↓↓↓
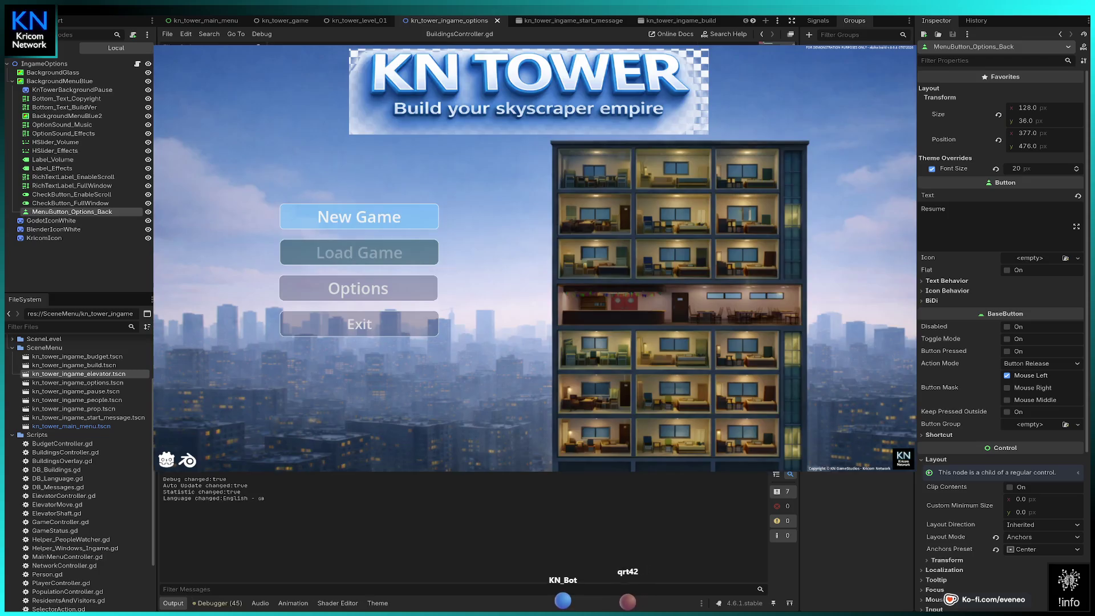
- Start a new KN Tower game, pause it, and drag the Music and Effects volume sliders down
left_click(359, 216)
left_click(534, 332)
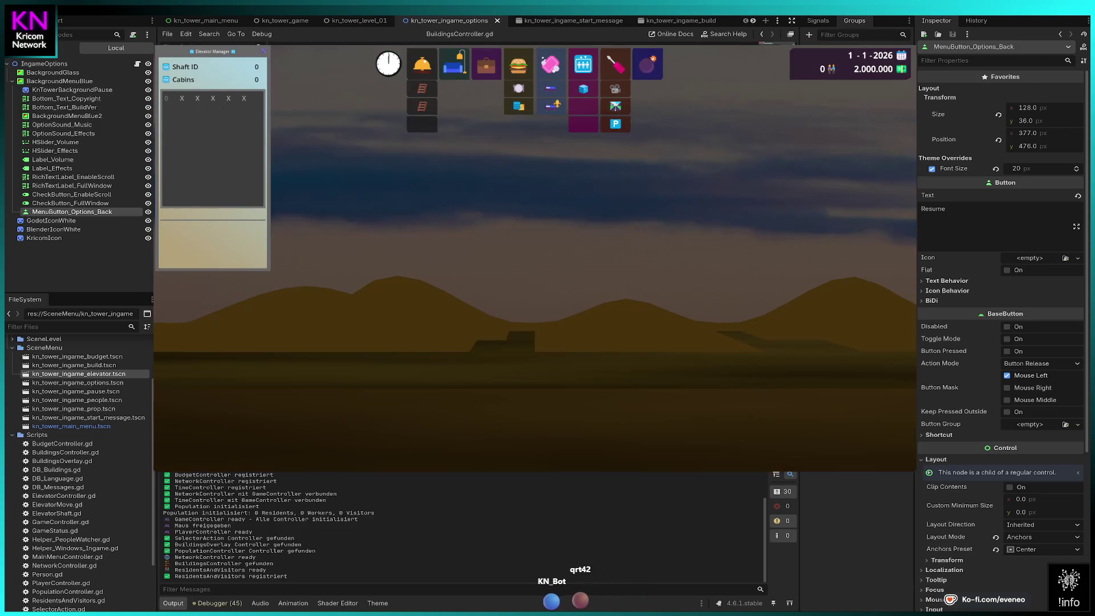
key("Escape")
↑↑↑
Copy all the data exactly as written, but skip any picture.

▸ **SOLUTION TO THIS TASK**
- Start a new KN Tower game, pause it, and drag the Music and Effects volume sliders down
left_click(359, 216)
left_click(534, 332)
key("Escape")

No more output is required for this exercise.